> _Material to process_:

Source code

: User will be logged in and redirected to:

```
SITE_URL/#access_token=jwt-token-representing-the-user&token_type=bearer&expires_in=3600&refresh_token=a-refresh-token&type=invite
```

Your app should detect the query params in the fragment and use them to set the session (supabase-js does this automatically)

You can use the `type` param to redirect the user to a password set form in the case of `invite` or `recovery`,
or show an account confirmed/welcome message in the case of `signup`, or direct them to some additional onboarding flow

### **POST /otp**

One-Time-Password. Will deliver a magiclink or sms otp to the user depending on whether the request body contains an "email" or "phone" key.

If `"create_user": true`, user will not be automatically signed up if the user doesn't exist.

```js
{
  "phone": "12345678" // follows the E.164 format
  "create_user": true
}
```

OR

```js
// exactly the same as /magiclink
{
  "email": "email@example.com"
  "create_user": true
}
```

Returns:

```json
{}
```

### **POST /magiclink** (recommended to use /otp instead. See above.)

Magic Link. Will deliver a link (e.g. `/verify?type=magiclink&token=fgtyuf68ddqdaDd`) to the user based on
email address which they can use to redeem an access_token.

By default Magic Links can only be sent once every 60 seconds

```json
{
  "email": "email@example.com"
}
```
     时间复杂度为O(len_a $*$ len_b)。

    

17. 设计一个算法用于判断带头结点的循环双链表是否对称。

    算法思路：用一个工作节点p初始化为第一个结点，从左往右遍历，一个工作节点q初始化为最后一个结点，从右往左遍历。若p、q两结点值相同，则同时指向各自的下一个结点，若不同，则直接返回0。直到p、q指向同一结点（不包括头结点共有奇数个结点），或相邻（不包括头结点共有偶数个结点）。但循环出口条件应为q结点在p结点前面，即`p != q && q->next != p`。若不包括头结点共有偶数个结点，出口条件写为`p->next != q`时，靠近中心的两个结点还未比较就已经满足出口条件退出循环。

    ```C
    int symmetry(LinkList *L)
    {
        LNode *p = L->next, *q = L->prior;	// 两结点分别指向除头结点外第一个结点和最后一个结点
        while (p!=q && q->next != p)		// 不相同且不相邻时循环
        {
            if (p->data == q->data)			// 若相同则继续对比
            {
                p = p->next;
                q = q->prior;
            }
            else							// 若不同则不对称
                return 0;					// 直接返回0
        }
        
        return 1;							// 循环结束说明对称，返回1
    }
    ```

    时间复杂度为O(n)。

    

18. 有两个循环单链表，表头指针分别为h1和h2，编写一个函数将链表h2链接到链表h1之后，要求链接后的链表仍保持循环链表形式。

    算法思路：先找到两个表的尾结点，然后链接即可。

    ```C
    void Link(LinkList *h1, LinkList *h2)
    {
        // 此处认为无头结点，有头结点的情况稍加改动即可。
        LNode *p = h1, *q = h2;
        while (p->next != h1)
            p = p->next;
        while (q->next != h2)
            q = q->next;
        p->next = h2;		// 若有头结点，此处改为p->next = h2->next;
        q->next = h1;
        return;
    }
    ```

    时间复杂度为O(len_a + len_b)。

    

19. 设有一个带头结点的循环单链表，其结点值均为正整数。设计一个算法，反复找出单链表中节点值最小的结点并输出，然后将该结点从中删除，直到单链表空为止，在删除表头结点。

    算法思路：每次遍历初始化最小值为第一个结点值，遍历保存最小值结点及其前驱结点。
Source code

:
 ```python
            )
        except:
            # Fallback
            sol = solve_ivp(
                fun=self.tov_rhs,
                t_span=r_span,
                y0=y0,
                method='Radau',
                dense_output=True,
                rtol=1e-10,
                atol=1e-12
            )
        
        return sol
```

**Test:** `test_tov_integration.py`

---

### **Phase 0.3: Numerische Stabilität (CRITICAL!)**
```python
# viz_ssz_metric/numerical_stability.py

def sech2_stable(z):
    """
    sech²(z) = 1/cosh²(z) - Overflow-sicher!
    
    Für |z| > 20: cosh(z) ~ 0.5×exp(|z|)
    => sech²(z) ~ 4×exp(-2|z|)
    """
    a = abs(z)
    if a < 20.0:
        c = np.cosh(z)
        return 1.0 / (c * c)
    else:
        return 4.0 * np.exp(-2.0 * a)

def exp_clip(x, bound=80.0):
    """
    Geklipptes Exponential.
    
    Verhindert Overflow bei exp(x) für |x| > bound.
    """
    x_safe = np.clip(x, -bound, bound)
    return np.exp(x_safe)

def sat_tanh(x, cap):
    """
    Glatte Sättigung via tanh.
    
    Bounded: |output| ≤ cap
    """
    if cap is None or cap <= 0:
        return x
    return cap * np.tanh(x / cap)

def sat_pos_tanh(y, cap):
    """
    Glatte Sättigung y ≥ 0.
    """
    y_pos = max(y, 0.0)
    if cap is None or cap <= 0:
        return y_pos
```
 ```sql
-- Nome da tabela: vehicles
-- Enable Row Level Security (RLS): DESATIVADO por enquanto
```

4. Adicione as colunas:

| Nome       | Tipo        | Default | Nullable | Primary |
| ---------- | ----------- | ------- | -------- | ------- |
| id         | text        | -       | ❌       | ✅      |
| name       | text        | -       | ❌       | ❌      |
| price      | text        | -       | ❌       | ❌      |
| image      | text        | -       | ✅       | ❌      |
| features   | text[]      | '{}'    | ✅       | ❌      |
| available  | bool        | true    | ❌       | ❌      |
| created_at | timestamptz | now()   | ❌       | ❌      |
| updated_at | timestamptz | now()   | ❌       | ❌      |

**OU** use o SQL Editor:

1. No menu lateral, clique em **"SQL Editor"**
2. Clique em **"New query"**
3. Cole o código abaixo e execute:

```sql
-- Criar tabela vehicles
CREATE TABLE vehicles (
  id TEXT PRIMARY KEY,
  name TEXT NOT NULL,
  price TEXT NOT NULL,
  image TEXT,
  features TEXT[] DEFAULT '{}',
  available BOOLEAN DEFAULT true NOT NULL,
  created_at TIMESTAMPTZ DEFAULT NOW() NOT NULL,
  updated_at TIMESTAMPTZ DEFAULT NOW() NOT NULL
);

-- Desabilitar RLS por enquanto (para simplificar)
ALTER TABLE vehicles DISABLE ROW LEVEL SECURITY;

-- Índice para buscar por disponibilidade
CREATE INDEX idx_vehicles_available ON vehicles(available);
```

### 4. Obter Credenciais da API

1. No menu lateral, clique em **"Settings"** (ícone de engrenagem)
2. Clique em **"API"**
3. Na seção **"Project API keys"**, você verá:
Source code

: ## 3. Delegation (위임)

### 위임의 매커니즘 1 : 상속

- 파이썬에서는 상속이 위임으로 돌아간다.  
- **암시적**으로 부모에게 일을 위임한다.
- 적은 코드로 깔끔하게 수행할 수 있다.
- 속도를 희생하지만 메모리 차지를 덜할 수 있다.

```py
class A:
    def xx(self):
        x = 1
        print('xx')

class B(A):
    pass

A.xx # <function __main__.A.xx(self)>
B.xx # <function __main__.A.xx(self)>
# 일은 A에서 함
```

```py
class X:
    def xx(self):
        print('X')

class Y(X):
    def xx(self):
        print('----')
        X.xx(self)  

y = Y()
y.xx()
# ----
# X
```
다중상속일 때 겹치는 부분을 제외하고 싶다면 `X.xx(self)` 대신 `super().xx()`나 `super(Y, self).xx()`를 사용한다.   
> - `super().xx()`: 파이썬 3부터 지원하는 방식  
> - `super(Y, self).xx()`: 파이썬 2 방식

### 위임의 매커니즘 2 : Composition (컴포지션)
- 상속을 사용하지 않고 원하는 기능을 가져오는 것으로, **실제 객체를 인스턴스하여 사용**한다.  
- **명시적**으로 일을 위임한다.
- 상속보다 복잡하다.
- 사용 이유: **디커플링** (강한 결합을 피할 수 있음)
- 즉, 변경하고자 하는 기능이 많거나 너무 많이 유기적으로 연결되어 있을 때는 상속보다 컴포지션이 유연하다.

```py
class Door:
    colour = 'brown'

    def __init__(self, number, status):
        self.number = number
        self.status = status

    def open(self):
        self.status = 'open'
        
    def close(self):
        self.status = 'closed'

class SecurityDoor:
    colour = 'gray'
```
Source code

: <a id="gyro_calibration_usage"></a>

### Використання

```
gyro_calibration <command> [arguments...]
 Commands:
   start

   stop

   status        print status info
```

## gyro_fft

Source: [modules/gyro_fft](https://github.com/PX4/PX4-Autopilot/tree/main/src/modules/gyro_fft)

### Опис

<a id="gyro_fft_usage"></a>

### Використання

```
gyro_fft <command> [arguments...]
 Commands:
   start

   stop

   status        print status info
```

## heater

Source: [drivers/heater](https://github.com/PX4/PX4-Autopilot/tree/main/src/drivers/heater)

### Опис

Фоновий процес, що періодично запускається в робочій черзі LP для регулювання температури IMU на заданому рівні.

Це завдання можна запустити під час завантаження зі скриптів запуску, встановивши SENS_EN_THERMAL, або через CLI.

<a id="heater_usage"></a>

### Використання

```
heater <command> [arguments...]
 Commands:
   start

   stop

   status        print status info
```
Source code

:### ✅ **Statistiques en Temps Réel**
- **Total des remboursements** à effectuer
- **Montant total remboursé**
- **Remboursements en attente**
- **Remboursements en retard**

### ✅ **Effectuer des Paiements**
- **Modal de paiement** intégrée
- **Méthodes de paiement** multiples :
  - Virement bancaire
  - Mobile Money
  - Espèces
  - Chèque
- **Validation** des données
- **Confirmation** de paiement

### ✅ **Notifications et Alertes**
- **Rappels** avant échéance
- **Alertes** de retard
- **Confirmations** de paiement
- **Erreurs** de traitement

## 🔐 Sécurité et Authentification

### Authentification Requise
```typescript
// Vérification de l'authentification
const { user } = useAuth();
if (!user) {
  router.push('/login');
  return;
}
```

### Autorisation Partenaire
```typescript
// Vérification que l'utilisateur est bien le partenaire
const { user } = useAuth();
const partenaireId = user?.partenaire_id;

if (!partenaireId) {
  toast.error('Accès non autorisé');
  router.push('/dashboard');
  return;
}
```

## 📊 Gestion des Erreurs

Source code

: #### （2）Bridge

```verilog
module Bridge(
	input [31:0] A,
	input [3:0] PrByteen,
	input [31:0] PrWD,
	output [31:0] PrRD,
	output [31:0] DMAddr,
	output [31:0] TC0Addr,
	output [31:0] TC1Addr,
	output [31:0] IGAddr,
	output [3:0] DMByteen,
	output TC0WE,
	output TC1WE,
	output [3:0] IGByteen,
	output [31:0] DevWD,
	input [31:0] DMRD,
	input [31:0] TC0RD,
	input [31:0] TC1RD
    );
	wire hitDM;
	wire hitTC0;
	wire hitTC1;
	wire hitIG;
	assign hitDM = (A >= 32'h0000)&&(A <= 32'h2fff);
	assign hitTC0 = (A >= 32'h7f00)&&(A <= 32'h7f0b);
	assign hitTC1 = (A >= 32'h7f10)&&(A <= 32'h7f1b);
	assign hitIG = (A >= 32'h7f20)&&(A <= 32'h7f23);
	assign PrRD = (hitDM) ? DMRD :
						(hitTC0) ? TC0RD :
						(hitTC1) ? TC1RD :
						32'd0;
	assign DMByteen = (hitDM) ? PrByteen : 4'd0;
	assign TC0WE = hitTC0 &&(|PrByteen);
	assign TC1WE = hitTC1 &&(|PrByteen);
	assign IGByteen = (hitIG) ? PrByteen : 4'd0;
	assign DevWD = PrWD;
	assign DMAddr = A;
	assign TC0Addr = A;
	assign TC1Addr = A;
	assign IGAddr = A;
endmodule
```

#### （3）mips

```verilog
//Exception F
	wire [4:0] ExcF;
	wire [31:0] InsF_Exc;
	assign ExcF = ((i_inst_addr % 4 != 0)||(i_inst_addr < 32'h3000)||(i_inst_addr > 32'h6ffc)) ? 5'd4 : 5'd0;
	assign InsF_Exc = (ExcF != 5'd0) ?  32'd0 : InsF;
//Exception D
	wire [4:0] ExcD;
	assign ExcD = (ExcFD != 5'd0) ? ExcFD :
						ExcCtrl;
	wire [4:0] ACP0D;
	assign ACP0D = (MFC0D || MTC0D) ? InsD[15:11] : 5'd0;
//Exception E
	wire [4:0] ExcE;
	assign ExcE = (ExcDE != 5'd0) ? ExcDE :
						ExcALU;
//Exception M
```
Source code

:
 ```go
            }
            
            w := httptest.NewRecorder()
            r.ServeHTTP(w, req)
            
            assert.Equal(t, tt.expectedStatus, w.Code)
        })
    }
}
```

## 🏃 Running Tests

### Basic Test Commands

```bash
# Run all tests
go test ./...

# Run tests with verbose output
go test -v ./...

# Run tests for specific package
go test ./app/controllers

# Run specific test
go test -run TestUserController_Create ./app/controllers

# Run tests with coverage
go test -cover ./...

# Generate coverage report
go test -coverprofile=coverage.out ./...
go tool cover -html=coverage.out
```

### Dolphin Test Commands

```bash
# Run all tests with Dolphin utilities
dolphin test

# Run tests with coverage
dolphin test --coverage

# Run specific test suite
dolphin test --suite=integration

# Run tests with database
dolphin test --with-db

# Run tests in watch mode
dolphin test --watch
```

> _Instructions for the task_: Please report every line in the entries above that holds the string "매커니즘".

> _The answer_:
### 위임의 매커니즘 1 : 상속
### 위임의 매커니즘 2 : Composition (컴포지션)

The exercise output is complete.